There was a smattering of snow overnight and it still lingers in the shadows, though the day started sunny and remains so. This is a good thing because I am recovering from a stomach flu and need all the cheerfulness I can find. I am not the only one sick. Ray is still wrapped in misery with a down comforter to cheer him, and my neighbor (also recovering) reports that it's been sweeping through families all over town. Maybe that explains the empty supermarket this morning.
From my prone position on the couch I've spent the last few days perusing various news sites on my iPad, and visiting Facebook and Twitter, hoping for sparkling wit or encompassing wisdom—or anything that would lift the cloud of illness, however briefly.
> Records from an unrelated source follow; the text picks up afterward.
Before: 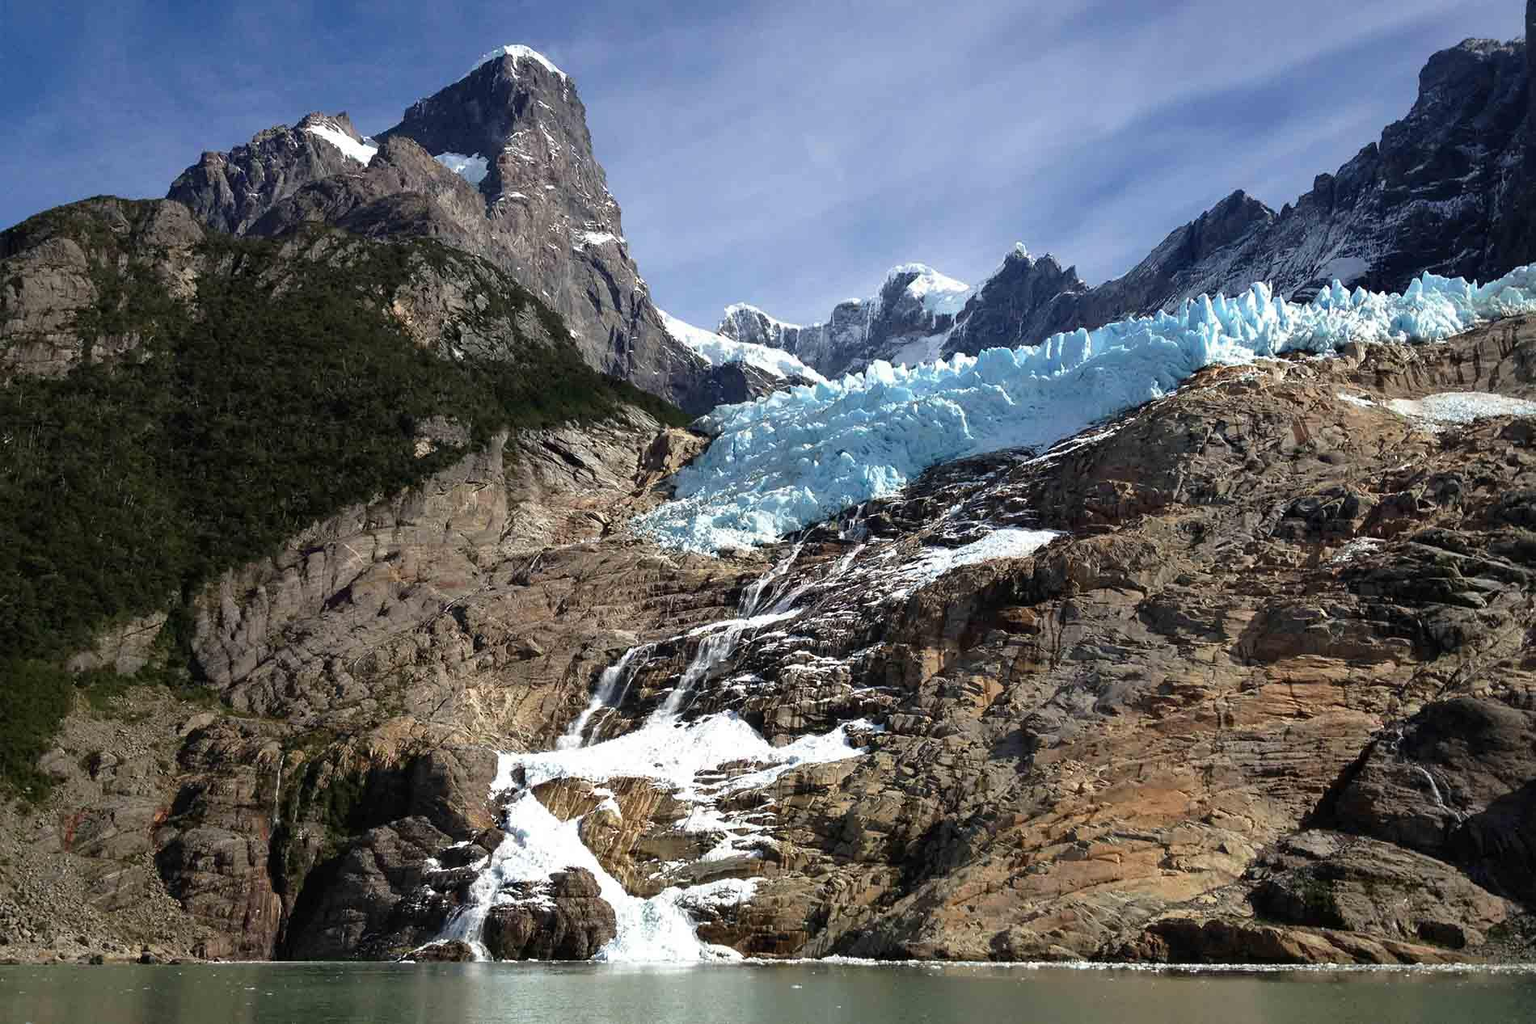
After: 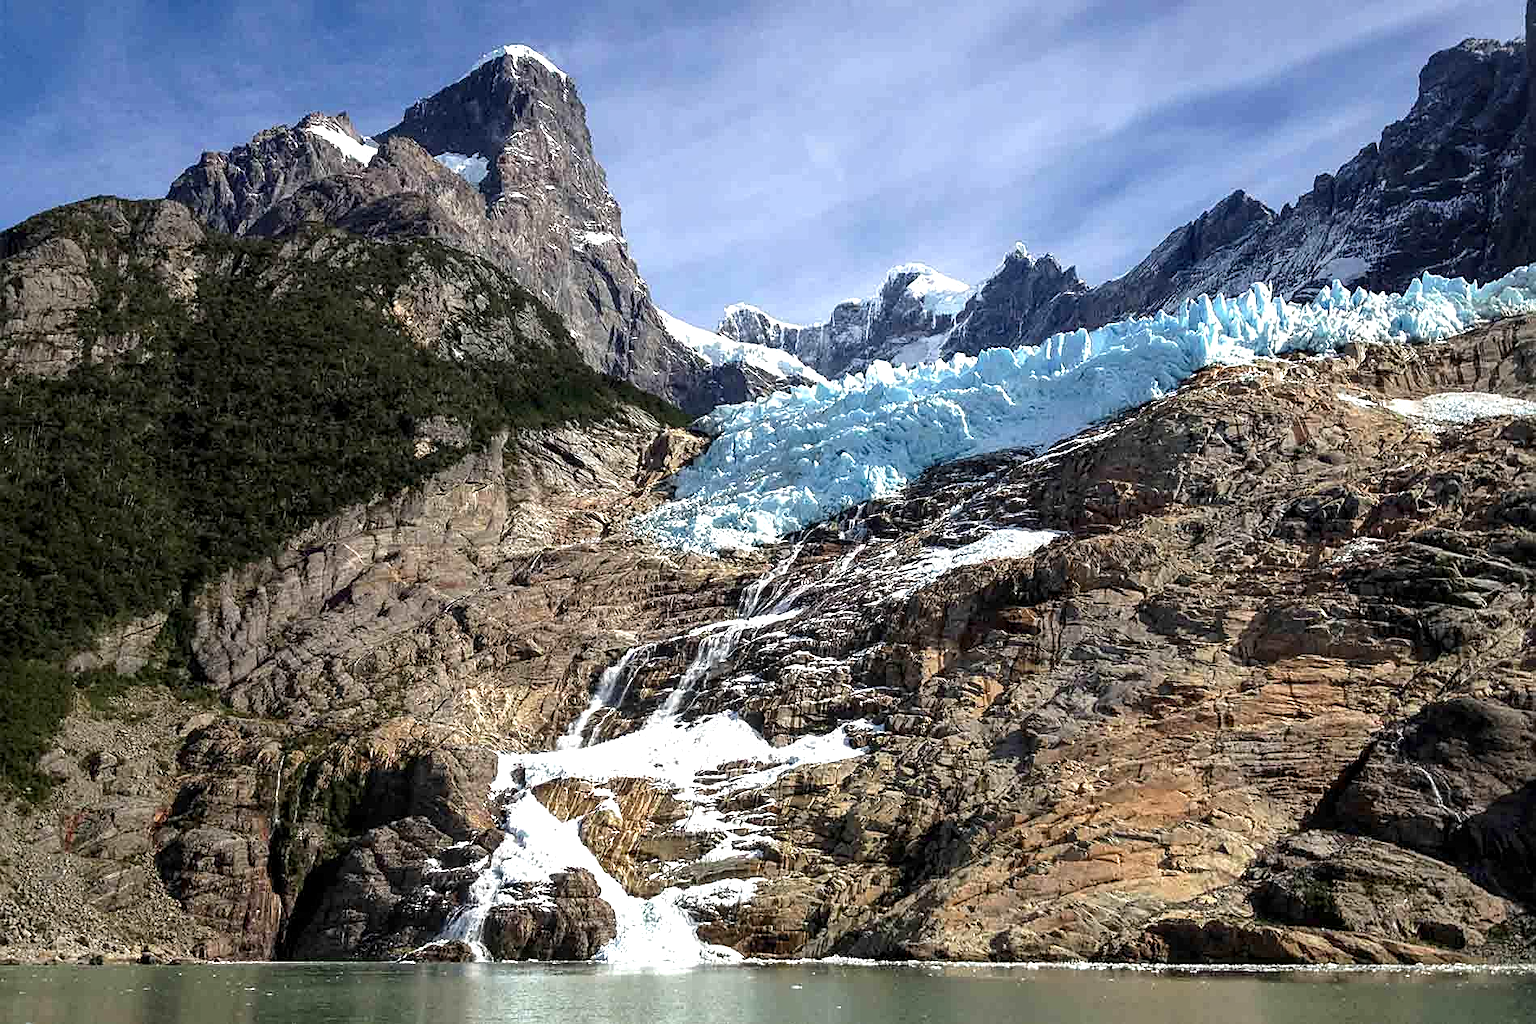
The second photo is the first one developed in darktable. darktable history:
exposure: exposure 0.426 EV, compensate highlight preservation false
local contrast: detail 130%
sharpen: on, module defaults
I studied photographs of #thedress and decided I saw it as white. I read far too many reports of our Congress as it made a fool of itself (again) over funding the Office of Homeland Security. I mulled the use of "homeland" and wondered (again) why Bush and his minions thought using an old Nazi catchword was a good idea. I played Sudoku and Words with Friends. I watched cat videos, read about Netanyahu's speech and other nonsense, and wondered if Boris Nemtsov's murder in Moscow would be honestly investigated.
At the end of it, bored and troubled, I rose from my couch and went to the bookshelf where I took down a book of essays by E. B. White. I read two. One written in 1941 and one during the election of 1956. White's clear prose has always inspired me, and his humanity suffuses every phrase. But I knew that when I picked the book from the shelf. What surprised me was how greatly, how utterly, how completely our culture and our country have changed. If I hadn't been alive myself in 1956 I could almost have thought he was writing about a fictional country.
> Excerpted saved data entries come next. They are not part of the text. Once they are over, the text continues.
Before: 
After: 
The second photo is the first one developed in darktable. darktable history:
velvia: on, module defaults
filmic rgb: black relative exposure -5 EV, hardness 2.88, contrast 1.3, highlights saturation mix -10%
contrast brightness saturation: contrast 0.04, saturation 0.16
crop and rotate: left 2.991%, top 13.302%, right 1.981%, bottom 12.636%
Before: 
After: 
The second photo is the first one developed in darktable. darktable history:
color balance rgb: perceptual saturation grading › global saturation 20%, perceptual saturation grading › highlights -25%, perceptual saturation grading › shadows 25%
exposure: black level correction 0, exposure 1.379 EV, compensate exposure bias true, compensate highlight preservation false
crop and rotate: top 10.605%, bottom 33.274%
The dramatic contrast between too many hours of vapid web surfing and White's thoughtful essay about politics left me feeling queasy. Don't get me wrong. I love our modern lifestyle with its easy accessibility and over-indulgent conveniences. As far as I'm concerned cell phones are the greatest invention ever.
But what we've lost feels far more important, and White's essays forced me to admit that politeness, compromise, and consideration for others have been replaced by deliberately divisive speech, extreme partisanship, an inability to compromise over the most basic questions. Shallowness, greed and narcissism dominate our media, while listening is spurned. Sadly, racism and misogyny have always been with us.
I won't belabor this. We can't go back to the slow-paced fifties and I, nor anyone with sense, want that. But if our rude, shallow, over-connected world is getting you down—or if you just need to escape the flu—E. B. White is a great tonic.